Schaumburg, Illinois-based Motorola helped fund and develop Iridium, but spun the unit off in 1993, retaining a minority interest. The newly independent company then negotiated a contract with Motorola. Under the deal, Iridium paid Motorola roughly $3.45 billion in exchange for Motorola's pledge to launch satellites that would enable Iridium's phone system to function.
The system was activated in November 1998 but was plagued by technical glitches. A significant business-subscriber base never materialized, and in 1999 Iridium filed for Chapter 11 bankruptcy protection in New York. (Iridium's successor company, Iridium Satellite LLC, bought the satellite system from the failed company for $25 million in 2000; it had no claim in this case.)
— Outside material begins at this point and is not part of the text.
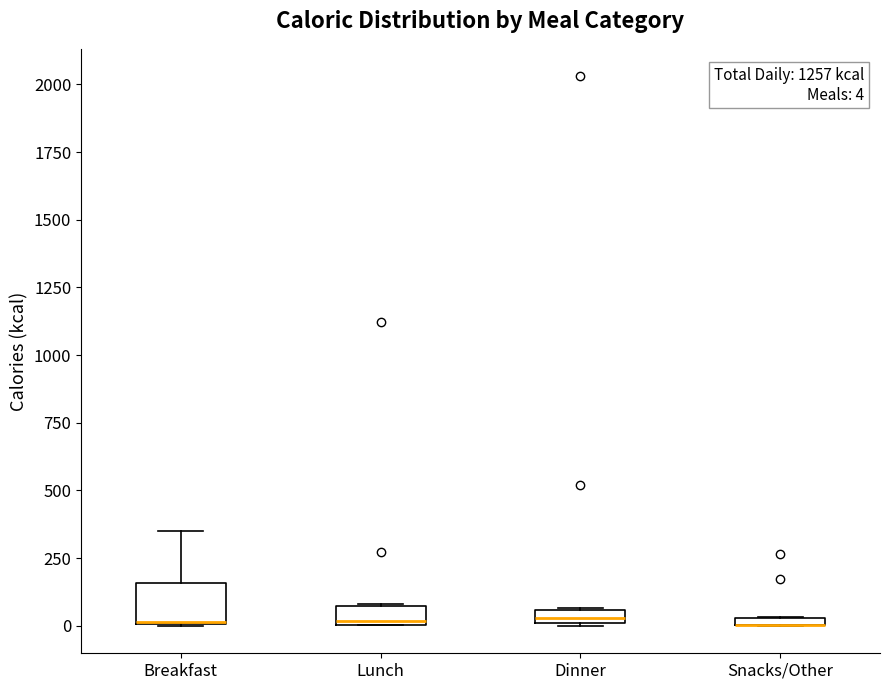

Comparing the boxes themselves (not the whiskers), which one is the tallest?

Breakfast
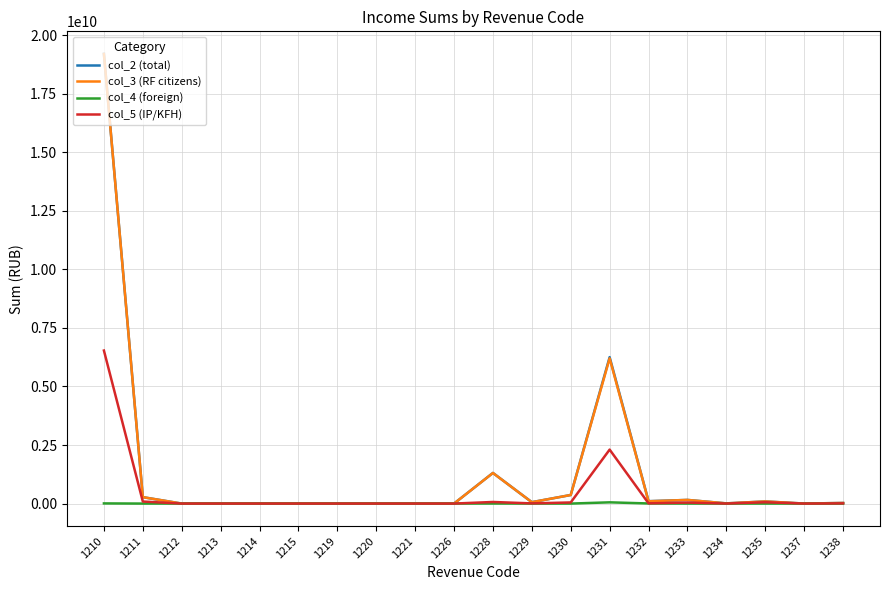

The value of col_5 (IP/KFH) at 1231 is 2303903868. True or false?

True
In 2001 the unsecured creditors committee brought the current case against Motorola seeking the return of the $3.45 billion that Iridium paid the cellphone giant. To persuade bankruptcy court judge James Peck that Motorola should have to pay back the money, the committee's lawyers had to prove that Iridium was already insolvent at the time it was making payments to Motorola. They argued that the satellite system developed by Motorola was never designed to generate the billions of dollars in revenue required to push Iridium into the black. They also noted that the system was marketed to business travelers, but the satellite signal was too often blocked by buildings, hills, and vehicles to appeal to that subscriber base.
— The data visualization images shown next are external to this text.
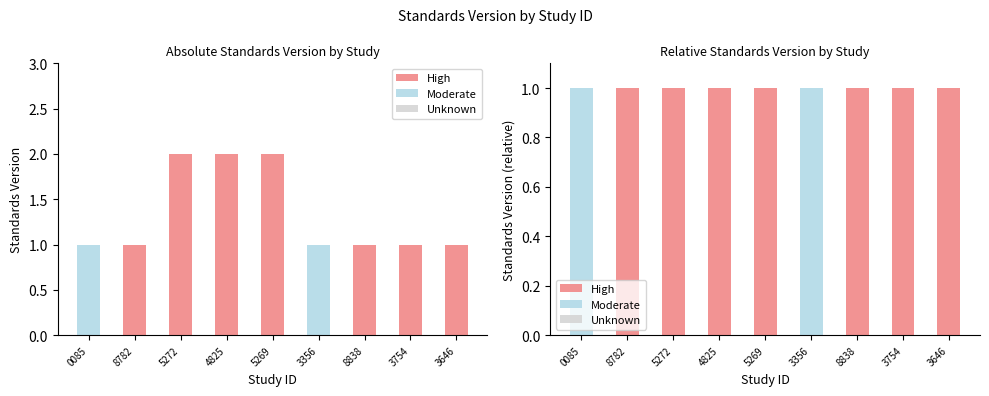

Which category has the highest value in the High series?

8782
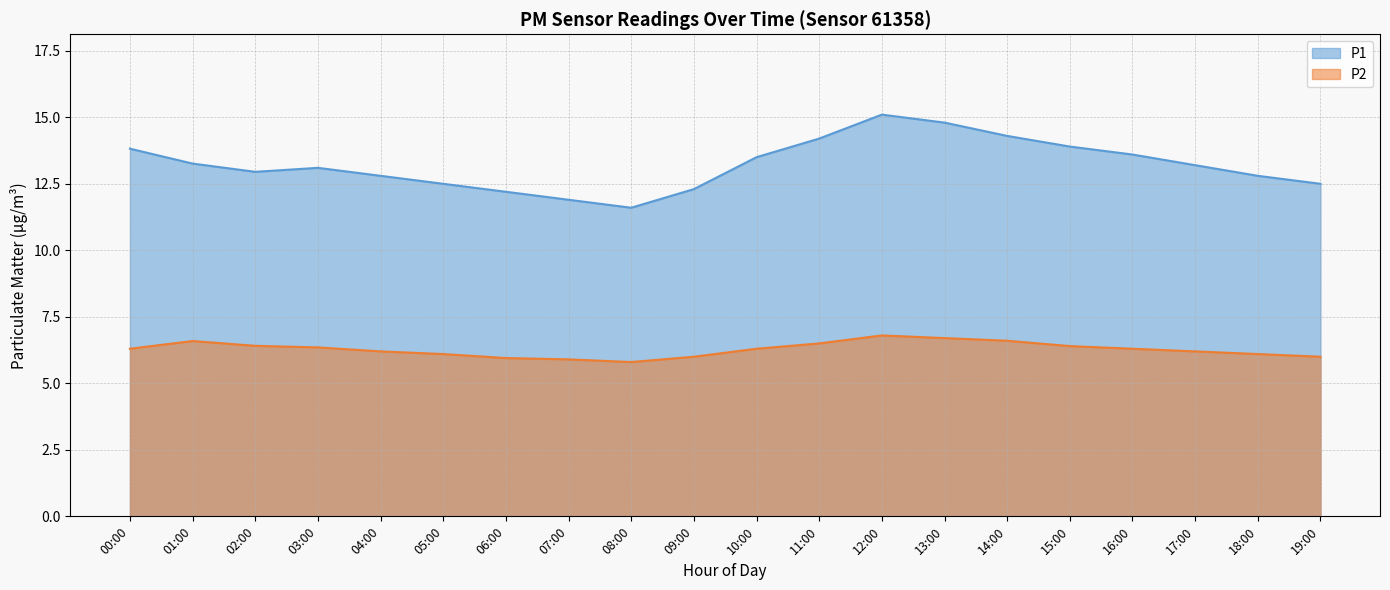

Rank the series by their average value, from highest to lowest.

P1, P2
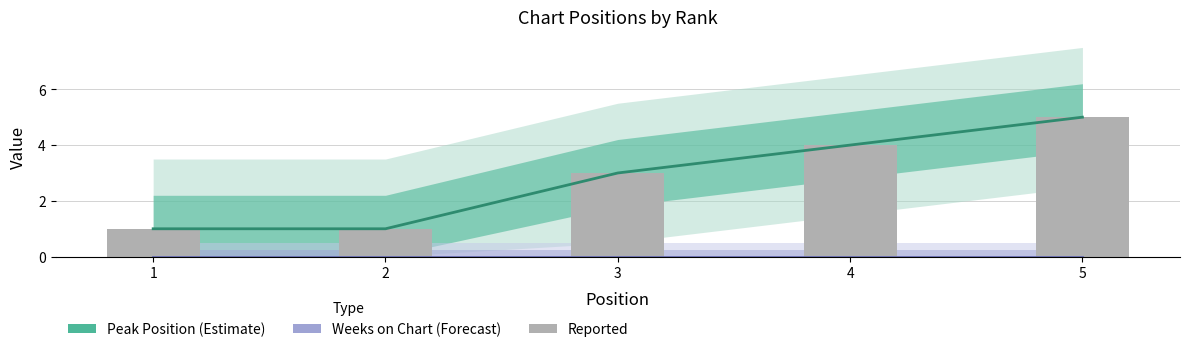

List the labels in order of Weeks on Chart value, largest first.

1, 2, 3, 4, 5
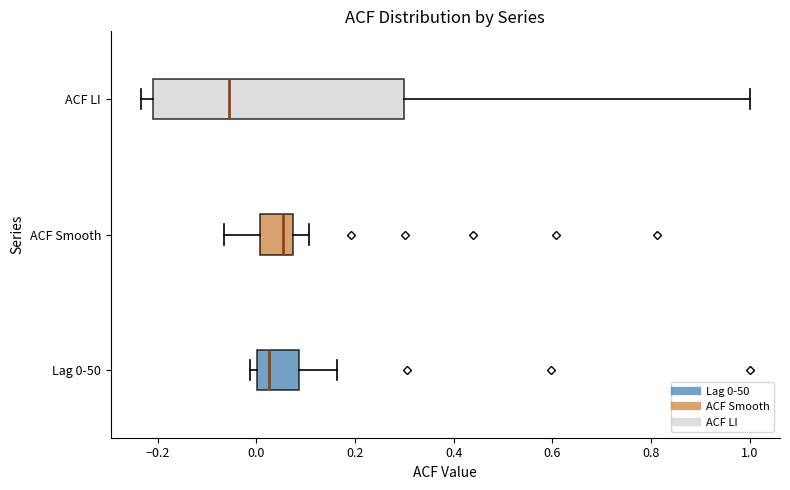

Which box's median line is the furthest to the left?

ACF LI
Lawyers for Motorola argued that Iridium's business plan was sound. They contended that the system consistently worked in large swaths of territory , even if it was not always reliable around office buildings. They also argued that at the time of its deal with Motorola, Iridium was solvent, able to raise cash through both equity and debt coverings. After a 50-day trial, Judge Peck agreed, saying that "despite diligent effort," creditors had failed to prove that Iridium was destined for demise when it paid Motorola.
The judge did not dismiss the creditors' breach of contract, breach of fiduciary duty, and equitable subordination claims. He set a tentative November 26 trial date for those remaining claims; lawyers on both sides say that he is pushing for a settlement. The eight-year Iridium bankruptcy will effectively conclude once the adversary proceeding is resolved.
FOR PLAINTIFF STATUTORY COMMITTEE OF UNSECURED CREDITORS (NEW YORK)
Weil Gotshal & Manges: Scott Atlas, Greg Danilow, Diane Harvey, Robert Sugarman, Michael Walsh, and associate Ashish Ghandi. (All are in New York except Atlas, who is in Houston.) The firm was retained by an ad hoc committee of unsecured creditors.
FOR DEFENDANT MOTOROLA, INC. (SCHAUMBURG, ILLINOIS)
In-house: Vice president-litigation Kathleen Massey.
Kirkland & Ellis: John Amberg, Amy Andrews, Karen Fine, Garrett Johnson, Stacey Pagonis, Anne Sidrys, and associates Kristen Allen and Alison Aubry Richards. (All are in Chicago; Fine has since left the firm.) Motorola is a longtime client of the firm.